[written January 7]
“O come ye, o come ye to Bethlehem…”
Today is Christmas for the Orthodox Christian Church who comprise most of the Christian faithful in the Holy Land. Somehow, it is fitting that today we headed to Bethlehem, the city where Christian tradition holds to be the birthplace of Jesus. We even took the route through the Jordan River Valley, which may have been the very same route Mary and Joseph took from Galilee to Bethlehem, heading south before turning west at Jericho, passing both Palestinian villages and Israeli settlements on our first foray into the West Bank.
Yes, I was in Bethlehem for Christmas!!
But Bethlehem is not the idyllic city from the stories of Jesus’ birth I hear as a child. And, I know, it probably never was. I have spent enough time in the real world to know not to expect shepherds and wise guys and donkeys and angel choirs by a charming, rustic stable. But I certainly wasn’t prepared for how far this city is from the sleepy nativity scenes under a bright shining star.
Border. Wall. Checkpoint. Fence. Barbed wire. Armed guards. Dividing. Israelis. Palestinians. In my life, I have never seen a border like this. The closest I have come is the Texas-Mexico border, with great wealth on one side and extreme poverty on the other. When I suggested this analogy to Sarah, she said, “Yes, but the Texas-Mexico border isn’t as heavily armed.” And technically, Bethlehem is part of the same country. But our tour guide could not accompany us to the city of the nativity, for, as we were told, “it wouldn’t be safe for him (as an Israeli) to go there, and it wouldn’t be safe for us to be with him!” So unlike other tours, we had to get off the bus, walk through the gate, down the long fenced corridor, and into the slum that is the little town of Bethlehem.
Our Palestinian tour guide (an Arab Christian) picked us up and whisked us away to the restaurant for lunch. And what a restaurant it was! Marble columns! Crystal chandeliers! Paintings of crusaders on the wall! And a lavish buffet spread before us! A tourist’s feast. But oh, how I hate being a tourist! How could I eat in such a place, when the children of Bethlehem were starving in the streets outside? So I didn’t eat. I couldn’t. Instead, Sarah and I talked with the waiter, a bright though discouraged man close to my age. When asked what it was like living in there, his words echoed the man whose birth we were celebrating, “It is finished in Bethlehem. It is finished here.” He saw absolutely no future for him or his family in that city or even for the city itself. He told how he wished to leave, but being Palestinian, he has no passport as he has no nationality. Ah, the tragedy of bureaucracy!
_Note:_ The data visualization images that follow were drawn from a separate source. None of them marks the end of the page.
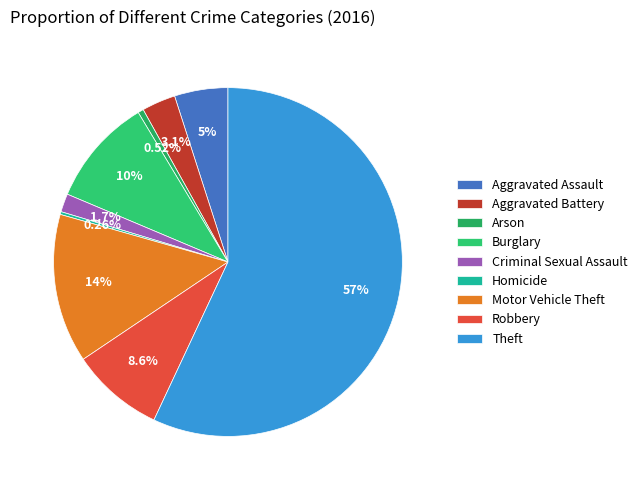

To the nearest percent, what is the difference between the largest and smallest slice percentages?

57%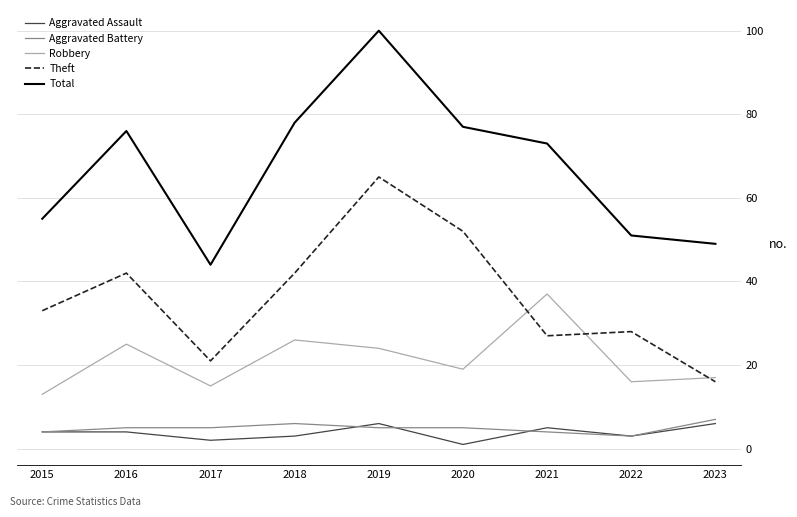

What is the sum of the Total values at 2017 and 2021?

117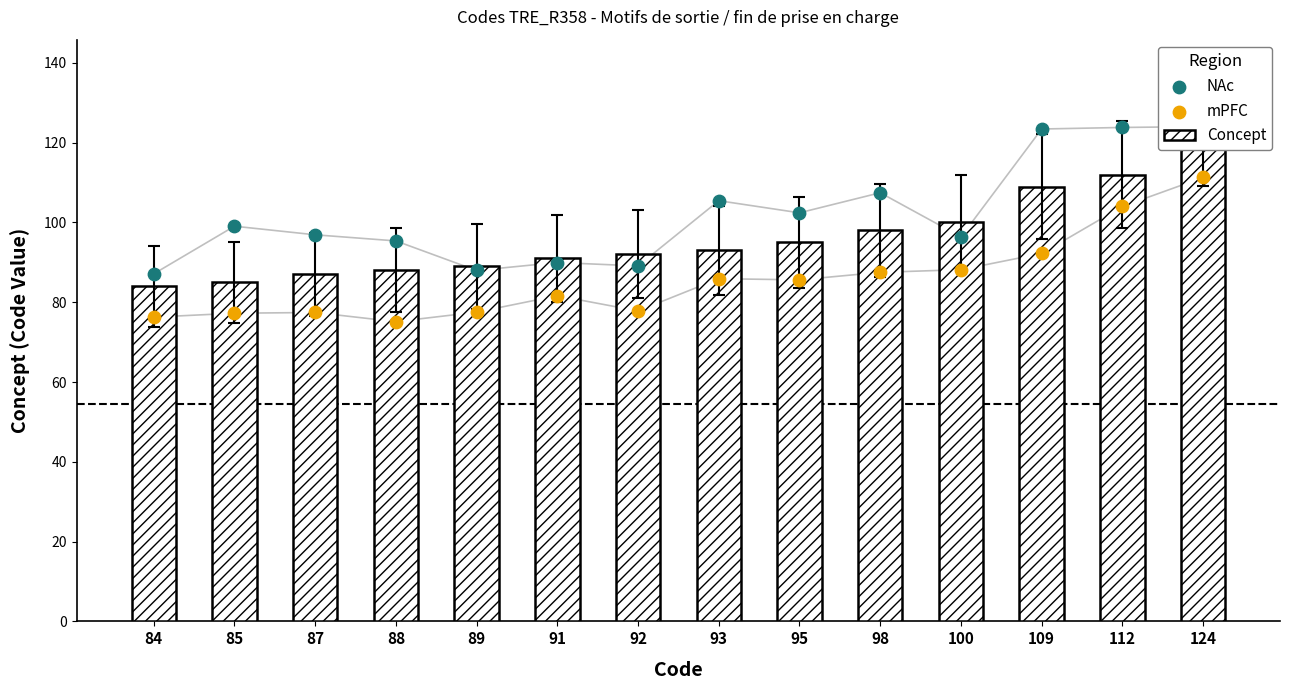

Which series contains the lowest Y value?

mPFC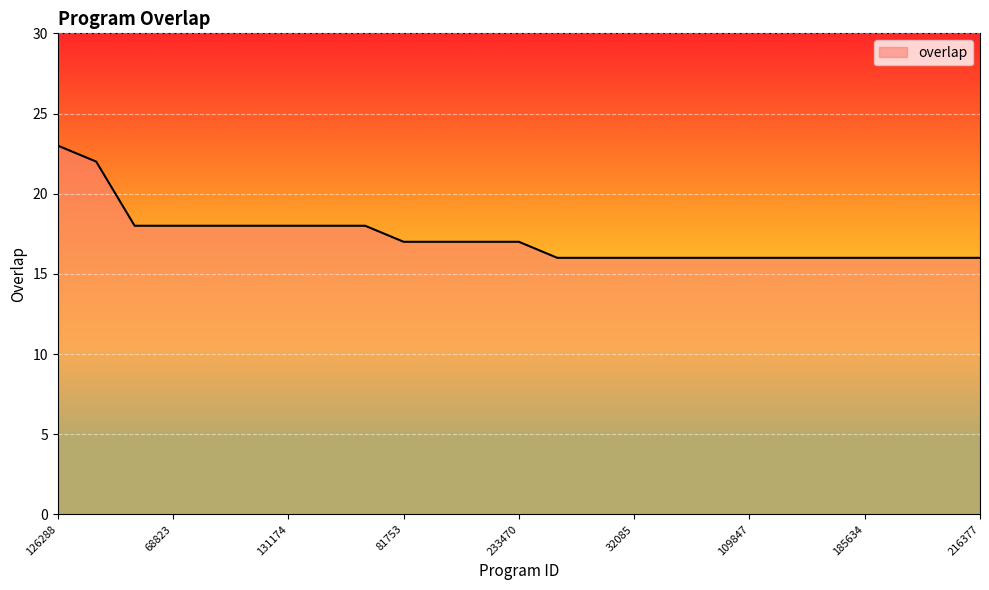

What is the difference between the maximum and minimum values?

7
The whole time we were at the restaurant, they were playing cheesy, synthesized Christmas carols. Talk about surreal.. Jingle Bells when we first walked in. And many, many others. White Christmas. The First Noel. During lunch, as we listened to an Arab Muslim journalist describe his experiences there, “Silent Night” was playing. Sleep in heavenly peace. And as that cheesy, synthesized version of the beloved hymn was playing, I thought, “Here it is, Christmas, when Christian people celebrate the birth of the Prince of Peace, yet the ‘peace’ so many talk about is as cheesy, synthetic, and unreal as this muzack crap! We say, ‘Peace, peace!’ and cry, ‘Why can’t we all just get along?’ but we have no idea what real peace is.”
I think Martin Luther King said it best, “Peace is not the absence of tension but the presence of justice.” And I don’t know what will ease the tension in this troubled, holy land, but I know that what I saw today certainly wasn’t just.
I don’t imagine that tonight I will sleep in heavenly peace, but I will try to rest in the “city of peace”, that is, Jerusalem.